Профанации подвергается не только советский мир, но и дореволюционный. Соавторы и их герой с одинаковой непринужденностью жонглируют ходовыми фразами того и другого. Это естественно, если учесть, что засилье штампа, лозунга и других форм «патетической лжи и условности» (Бахтин) началось в России задолго до революции. И монархия, и ее враги в одинаковой мере полагались на гипноз слов. «Нельзя понять ту эпоху, если позабыть повальную, безграничную веру в политические формулы, забыть тот энтузиазм, с которыми их все повторяли, как повторяют колдовской заговор», — пишет А. Тыркова-Вильямс об эпохе 1-й Думы (1906 г.). «Когда извержение кончилось, когда лава остыла, многие сами себе удивлялись — как я мог так думать, так говорить, так действовать?»[9] Лара в «Докторе Живаго» считает приметой века «владычество фразы, сначала монархической, потом революционной» [XIII. 14].

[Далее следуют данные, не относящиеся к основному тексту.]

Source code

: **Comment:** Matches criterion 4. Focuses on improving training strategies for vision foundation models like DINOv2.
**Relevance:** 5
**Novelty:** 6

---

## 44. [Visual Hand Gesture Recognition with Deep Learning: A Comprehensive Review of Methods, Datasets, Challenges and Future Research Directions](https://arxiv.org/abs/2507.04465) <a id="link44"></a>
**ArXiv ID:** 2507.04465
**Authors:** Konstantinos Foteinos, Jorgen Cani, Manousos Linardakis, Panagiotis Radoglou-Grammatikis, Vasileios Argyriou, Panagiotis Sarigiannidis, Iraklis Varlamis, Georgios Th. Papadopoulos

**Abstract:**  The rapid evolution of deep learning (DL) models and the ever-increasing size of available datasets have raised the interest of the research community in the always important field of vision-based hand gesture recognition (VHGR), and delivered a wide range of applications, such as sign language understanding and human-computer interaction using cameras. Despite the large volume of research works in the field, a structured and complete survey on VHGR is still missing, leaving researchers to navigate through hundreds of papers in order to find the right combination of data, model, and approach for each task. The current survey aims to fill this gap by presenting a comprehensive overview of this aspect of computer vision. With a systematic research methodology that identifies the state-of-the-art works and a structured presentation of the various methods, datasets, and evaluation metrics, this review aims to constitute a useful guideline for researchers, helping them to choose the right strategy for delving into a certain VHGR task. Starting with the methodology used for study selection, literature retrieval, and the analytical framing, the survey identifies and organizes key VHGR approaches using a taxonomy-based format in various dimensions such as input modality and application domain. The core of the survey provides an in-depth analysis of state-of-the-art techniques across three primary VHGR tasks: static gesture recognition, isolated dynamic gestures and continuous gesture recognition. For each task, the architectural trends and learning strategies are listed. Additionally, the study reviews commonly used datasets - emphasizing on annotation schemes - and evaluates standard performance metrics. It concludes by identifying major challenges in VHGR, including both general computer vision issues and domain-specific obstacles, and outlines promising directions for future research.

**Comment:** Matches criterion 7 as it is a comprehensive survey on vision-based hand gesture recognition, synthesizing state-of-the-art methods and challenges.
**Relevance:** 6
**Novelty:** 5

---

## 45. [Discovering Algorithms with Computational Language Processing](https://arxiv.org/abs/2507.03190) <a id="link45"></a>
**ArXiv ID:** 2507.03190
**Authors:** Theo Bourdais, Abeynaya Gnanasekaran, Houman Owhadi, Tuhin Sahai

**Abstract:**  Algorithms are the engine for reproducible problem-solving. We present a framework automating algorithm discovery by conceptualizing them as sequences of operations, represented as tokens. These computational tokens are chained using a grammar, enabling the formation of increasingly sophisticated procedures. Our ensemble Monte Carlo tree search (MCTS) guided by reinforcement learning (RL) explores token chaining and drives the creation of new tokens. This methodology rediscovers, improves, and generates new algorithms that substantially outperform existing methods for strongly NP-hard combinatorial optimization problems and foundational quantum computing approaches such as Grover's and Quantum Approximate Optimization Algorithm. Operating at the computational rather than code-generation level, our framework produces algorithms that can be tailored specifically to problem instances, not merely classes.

Несомненно, однако, что в мире Ильфа и Петрова старые и новые стереотипы сосуществуют на качественно разных началах. Если дореволюционные формулы, как правило, фигурируют в виде безвредных и издевательски попираемых окаменелостей, то советские, напротив, предстают как агрессивные, живущие интенсивной паразитической жизнью, бесцеремонно присасывающиеся к живым тканям культуры и языка, тупо берущиеся за переработку даже самых неподатливых материалов (как Робинзон и ученая собака в известных ильфопетровских фельетонах, переполняющий романы мир мифов и легенд, старухи в богадельне, природа, имена собственные и т. д.). Ради точности следует заметить, что не все штампы, захлестывающие речь 20-х гг., непосредственно связаны с идеологией. Тогдашний суконный язык имел более прочную базу в культуре (или, скорее, контркультуре) эпохи. В его выработке сыграла свою роль не только экспансия тоталитарного мышления как такового, но и «плебеизация» всех сторон жизни, установление некоего опресненного демократического стандарта в области одежды, обычаев, эстетических вкусов, развлечений и т. п. Упрощался, среди прочего, и язык, превращаясь из высокоразвитого элитарного средства выражения в несложный в обращении, «доступный бедным» рабочий инструмент, в своей выразительности не поднимающийся выше расхожих клише, стертых метафор и цитат, — тот жаргон, о котором Юрий Живаго скажет: «„Юпитер», „не поддаваться панике», „кто сказал а, должен сказать бе“, „Мор сделал свое дело, Мор может уйти» — все эти пошлости, все эти выражения не для меня» [XI. 5]. В выработке этого стиля не последнюю роль сыграл язык вождя революции, в совершенстве владевшего хлесткой, но выхолощенной образностью штампов и пригодных на все случаи жизни «крылатых слов»: «три кита», «фиговый листок», «гвоздь вопроса», «поднести на тарелочке», «сидеть между двух стульев», «паки и паки», «связать по рукам и ногам» и т. д.[10]. Ленинский стиль повлиял на речь других большевистских ораторов, а от них, как зорко заметил А. М. Селищев, перешел в средства информации и в повседневную речь[11].
Этот напористый плебейский язык 20-х гг. и основанный на нем журнализм не могли не отразиться и на стилистической ткани романов Ильфа и Петрова, где они весьма заметно присутствуют и становятся объектом игры наряду с другими речевыми пластами. Ни для кого не секрет, например, обилие в тексте ДС/ЗТ заведомо известных и расхожих цитат («памятник нерукотворный», «взыскательный художник», «средь шумного бала», «я пришел к тебе с приветом», «а поворотись-ка, сынку» и т. п., включая и «мавра, который может уйти», см.